Commercial Break Monday Says: OMG DUDE WTF

May 21, 2007 by alewing  
Filed under Gaming

In today’s Commercial Break Monday we take another trip into the world of video, to see an advert seems to have been especially designed to make people react in a certain HOLY JESUS WHAT IN CHRIST’S ASS IS GOING ON AAARRGGHH MY BRANE

Yes, it’s Centipede.

I have no idea if all those black and white clips were originally in that advert, but considering how mental the rest of it is it really wouldn’t surprise me. It’s literally got everything – the creeping shadow, the homeless guy as first victim to the Centipede menace, a woman waking up in bed with a frigging centipede and of course the good old ‘noooo the game is pulling me in’ trick, with a twist that makes me want to vomit and cry.

Seriously, I’m ready to hurl. I have an excuse – I’m taking a break to write this from a pitch to A Proper Yank Comics Company (wish me luck, fans!) that involves some pretty serious body horror – so much so that I made myself sick. I actually can’t bring myself to look at what I’ve written in case I have nightmares. This may sound like a good thing to you, but it’s me that has to proofread the bastard. So the last thing I need to see or hear is Insect Boy sobbing “HELP! SOMEBODY!” as he desperately clicks the horrific mandibles that will never kiss a girl now that he’s a freak.

Anyway, why is this advert so mental?

The only thing I can think of is that Centipede in its original arcade form was seen as a game for girls – possibly the first game for girls, given that Ms Pac-Man was basically a great honking drag queen of a game. (Although it did have the patented Pac-Man ‘cute factor’, he said sexistly.) Granted, this is all out of my old copy of the Winners Book Of Video Games, which I’ve not seen for years, but allegedly the whole shooting cute wee insects in a garden thing was seen as much more feminine than shooting aliens in space with a big butch tank or a phallic spaceship. Sounds like cobblers to me, but there we are.

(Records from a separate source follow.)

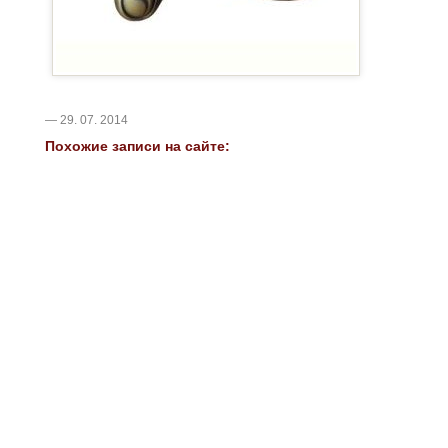
— 29. 07. 2014
Похожие записи на сайте:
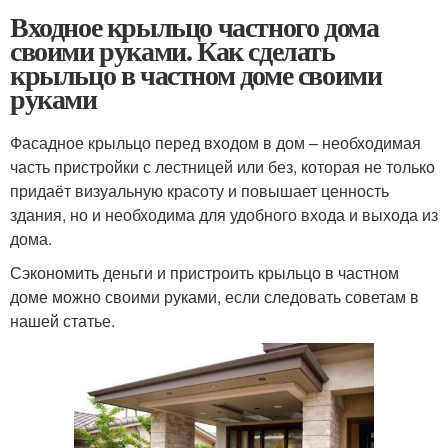
Входное крыльцо частного дома
своими руками. Как сделать
крыльцо в частном доме своими
руками
Фасадное крыльцо перед входом в дом – необходимая
часть пристройки с лестницей или без, которая не только
придаёт визуальную красоту и повышает ценность
здания, но и необходима для удобного входа и выхода из
дома.
Сэкономить деньги и пристроить крыльцо в частном
доме можно своими руками, если следовать советам в
нашей статье.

Could it be that Atari desperately wanted to man up Centipede and get a larger market share from penis-owners? Or did they think that the incredible goofiness of this sick creation would make it even more appealing to the ovary-possessing gender – taking it ‘ovary and above’ previous expectations, if you will? Or did they just not think at all, but instead gibber to themselves, eyes rolling around in their heads as they hurled their own excrement at a board until the strange patterns of stinking foeces told them what nightmare they must create?

We may never know.

More later, as promised, but right now it’s time to get back to the horror. Wish me luck!